I've found the best solution was to take the filter to an optician and get them to edge grind it to fit into a 49 mm filter ring using the same machine that they use to shape glasses lenses. I then very carefully cemented the filter into the ring using a thin smear of epoxy glue. It then functions as would any other filter, and saves a lot of hassle.
John are you able to stack a CPL in front of it using that?
I found the best solution was to have custom PCX filters made, but that might be too expensive for most folks. I had them made to 48mm, fit almost perfectly centered in front of the front element, I then used a 48mm rubber o-ring and a 49-52 step-up ring to hold it there. My lens is about 3mm longer than stock, and has a 52mm thread to match my loxias.
Here it is with just a retaining ring from a 49mm filter holding it in:
EDIT: oh and I had some in 49mm filter rings too...
Would it be physically possible for us to see a Loxia 35/1.4 with 52mm filter thread ported and optimized from the ZM 35/1.4 while having similar vignetting characteristics?
Fred Miranda wrote:
Would it be physically possible for us to see a Loxia 35/1.4 with 52mm filter thread ported and optimized from the ZM 35/1.4 while having similar vignetting characteristics?
I would buy this in a heartbeat if Zeiss managed to flatten out the field at the corners, or even reverse the direction of the field curvature, and addressed the midzone dip with the current front filter solution. Then I could finally sell all my other 35-40mm lenses.
keeerow wrote:
I was wondering if this would work for wider angle lenses such as the voightlander 15?
This technique is not dependant on focal length. However 15mm is so wide that I would assume that you would need larger diameter PCX-lens what we have been using here.

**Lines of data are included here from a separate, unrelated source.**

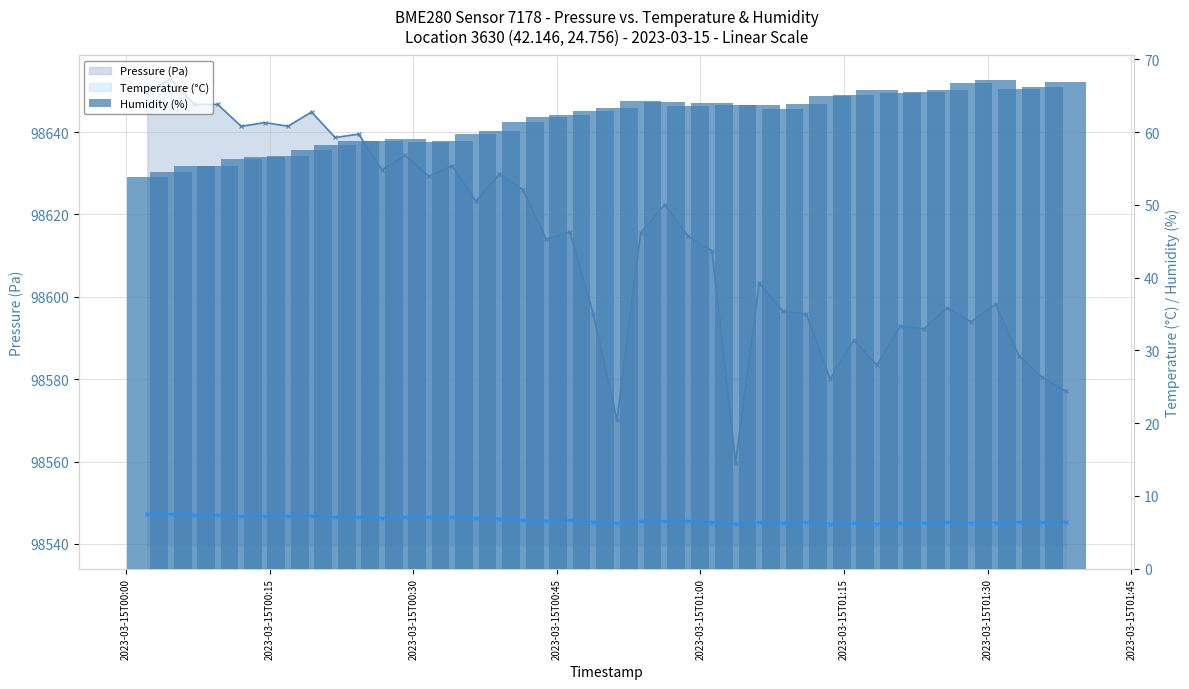

What are all the series names shown in the legend?

Pressure (Pa), Temperature (°C), Humidity (%)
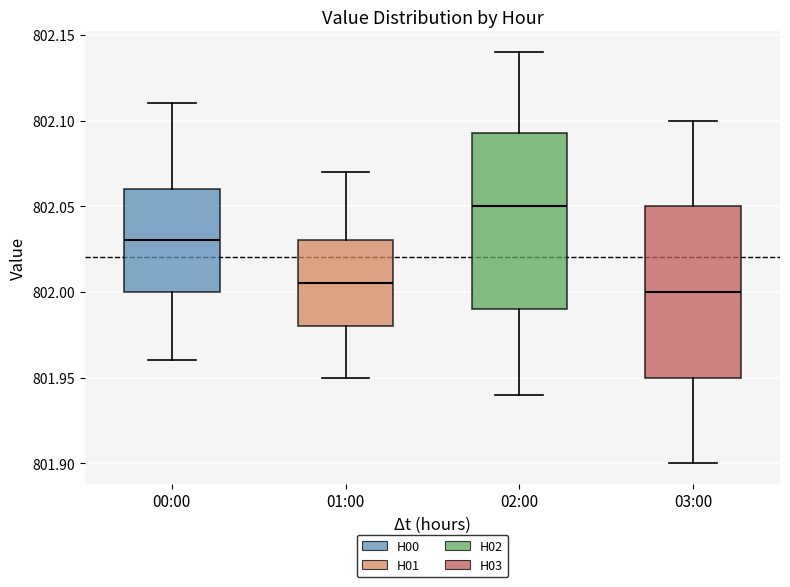

Where does the upper whisker of the box for 00:00 end on the y-axis? The values are not printed on the chart, so give them approximately, as read against the axis.

802.110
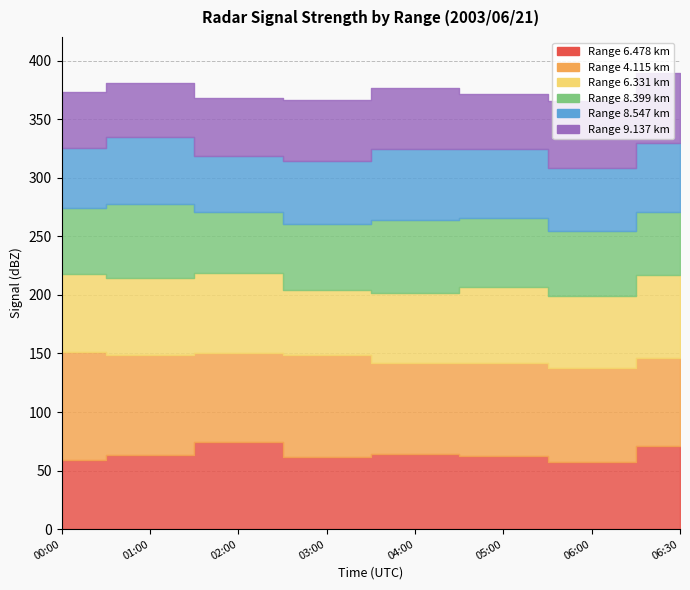

How many distinct data groups are displayed?

6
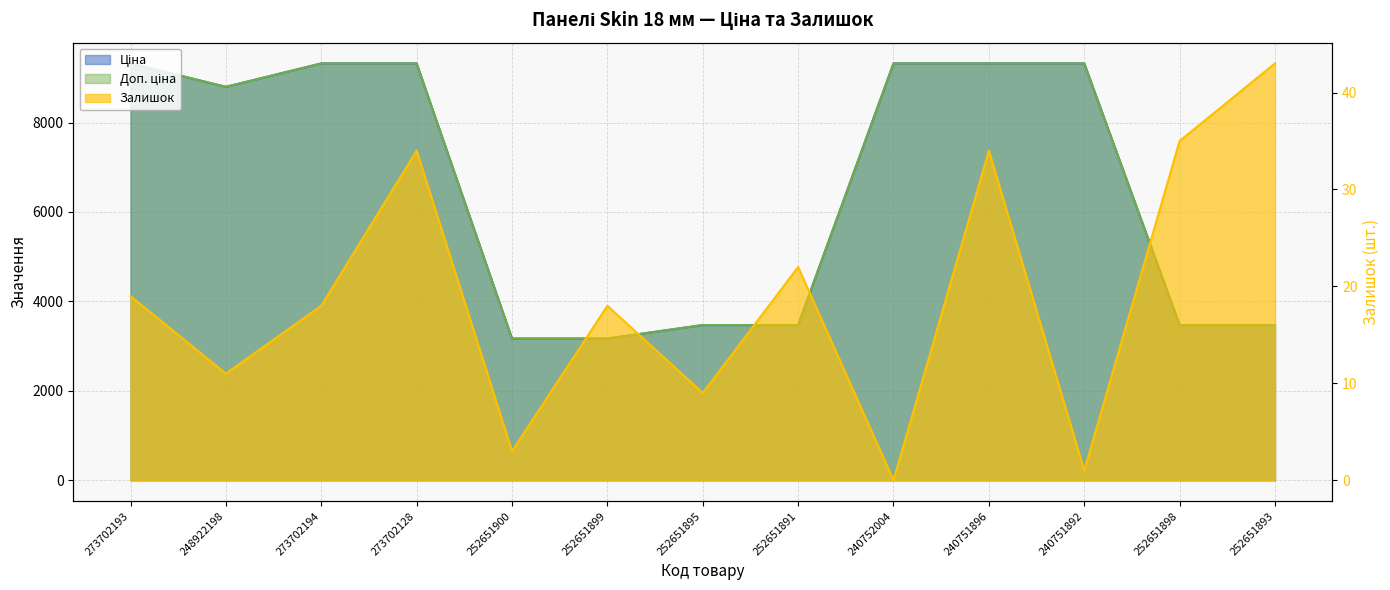

True or false: Доп. ціна has a value of 3471.0 at 252651893.

True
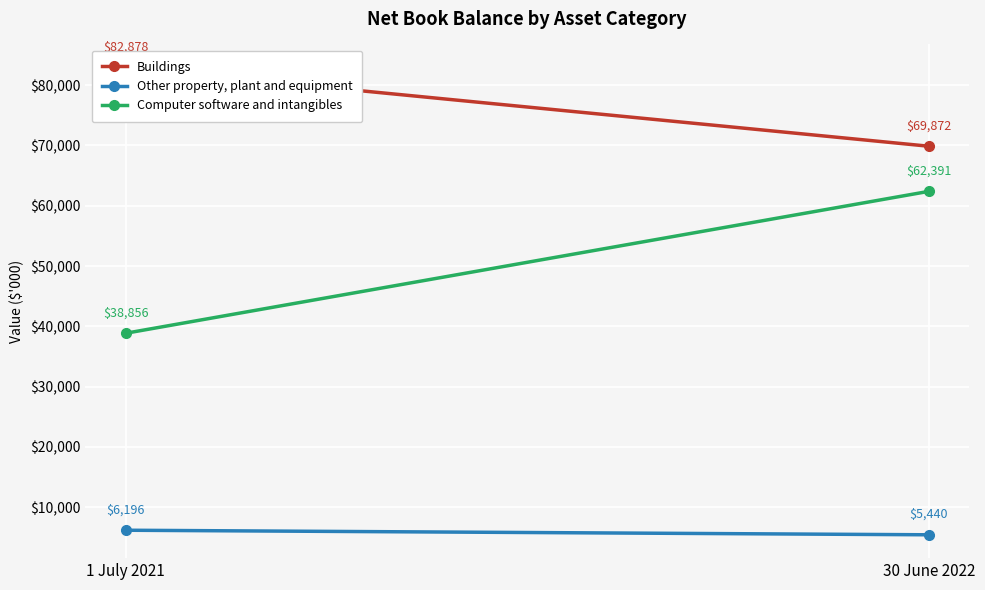

What position from the left is 30 June 2022?

2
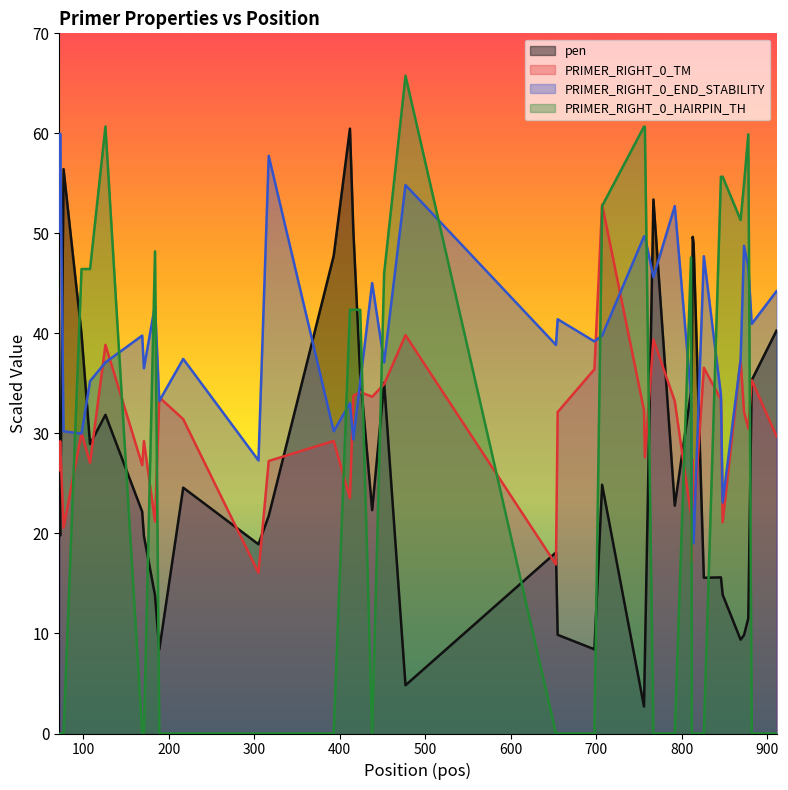

At which category is the sum across all series the highest?

707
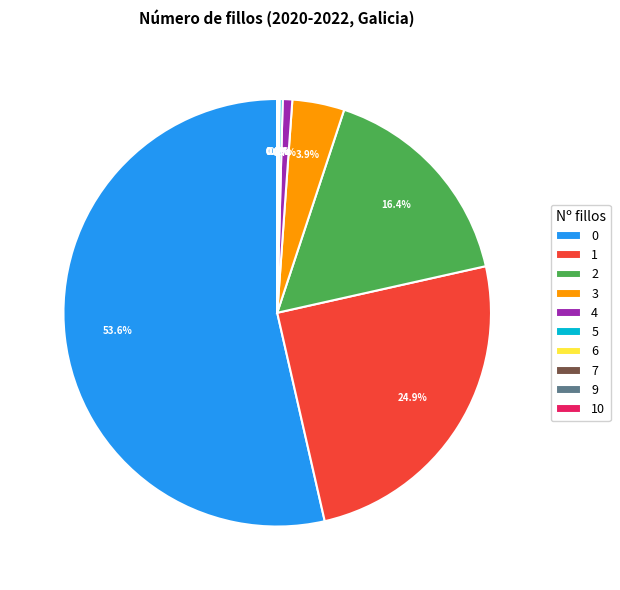

Does 4 represent more than half of the total?

No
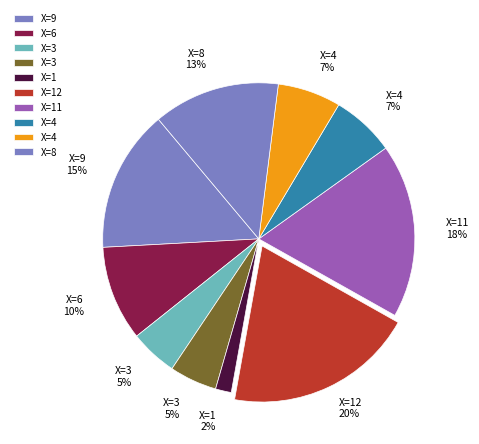

How many segments does this pie chart have?

10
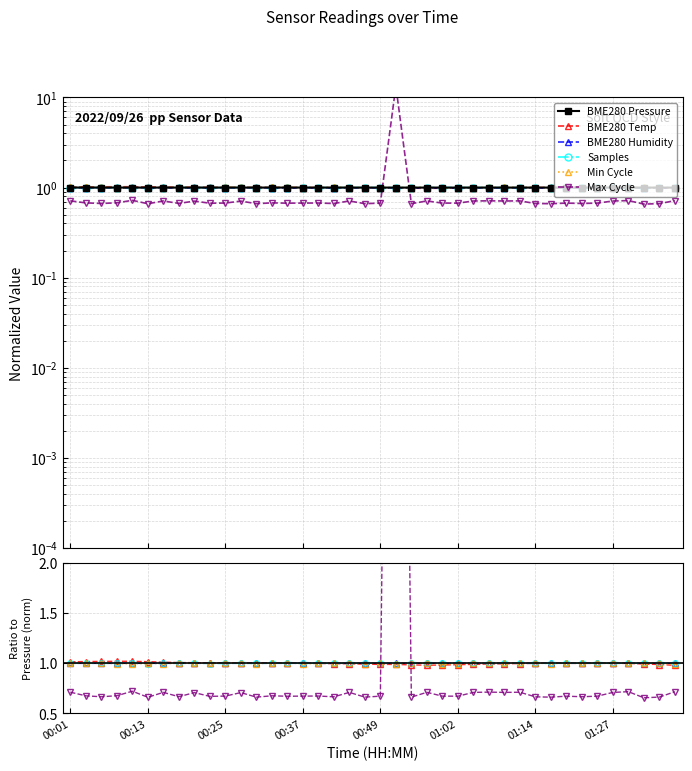

At which category is the sum across all series the highest?

21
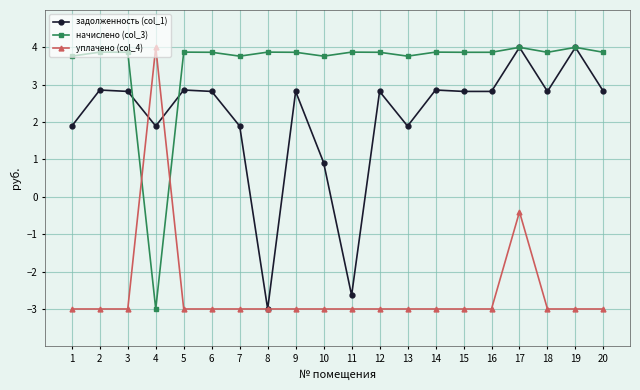

Reading left to right, transcribe all the data shown in this chart.

задолженность (col_1): 1=1.9	2=2.9	3=2.8	4=1.9	5=2.9	6=2.8	7=1.9	8=-3.0	9=2.8	10=0.9	11=-2.6	12=2.8	13=1.9	14=2.9	15=2.8	16=2.8	17=4.0	18=2.8	19=4.0	20=2.8
начислено (col_3): 1=3.8	2=3.9	3=3.9	4=-3.0	5=3.9	6=3.9	7=3.8	8=3.9	9=3.9	10=3.8	11=3.9	12=3.9	13=3.8	14=3.9	15=3.9	16=3.9	17=4.0	18=3.9	19=4.0	20=3.9
уплачено (col_4): 1=-3.0	2=-3.0	3=-3.0	4=4.0	5=-3.0	6=-3.0	7=-3.0	8=-3.0	9=-3.0	10=-3.0	11=-3.0	12=-3.0	13=-3.0	14=-3.0	15=-3.0	16=-3.0	17=-0.4	18=-3.0	19=-3.0	20=-3.0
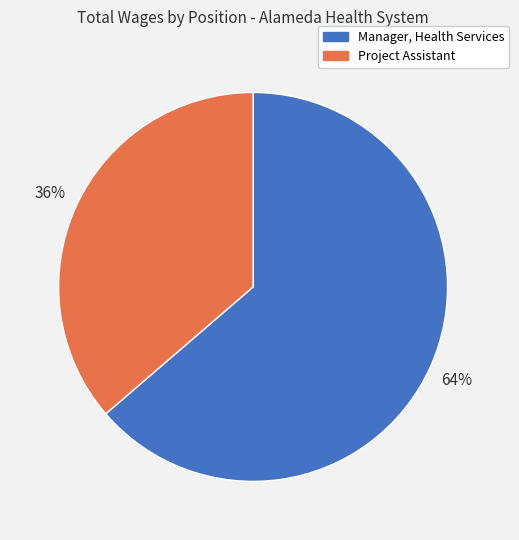

Which category accounts for the majority?

Manager, Health Services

I was able to get Carl Zeiss Distagon T* 4/18 ZM to work with Hoya 58mm +1 HMC (close-up lens). I posted my experience here but the archiving has broken all the links, so I can't find it. If you can hack the archiving broken links, it originally was in this URL: https://www.fredmiranda.com/forum/topic/1453834/73#13978951. Even with 18mm I had to use file to remove parts of filter's ring to make it work:
So if you would get it optically working with close-up lens, then you would still have pretty big mechanical problem to solve...
Samuli, I read your Wiki and purchased a couple of Hoya HMC +1 lenses. I got the 52mm and 58mm varieties as I was trying them out with other lenses as well. I took both filter lenses out of the supplied rings, which was a pain as the spring loaded retention rings were impossible to grasp, so I cut them with a Dremel.
Anyway, I just laid them over the front face of the lens and held them in place with step-down rings. This is possible as the ZM18 front element isn't too big nor bulbous. Can't remember the step ring combo I used right now, and the lens is at home. Interestingly, I got better performance at the edges and corners with the 52mm lens than the 58mm lens. Not sure if it's a tolerance issue, or difference in curvature of the surfaces at the edges of the element. With the right amount of shims removed, I'm just shy of infinity at the hard stop. Can't use filters without hard vignetting, but it's a very good wide angle prime on the unmodified A7iii and the optical vignetting cleans up well enough after f/5.6.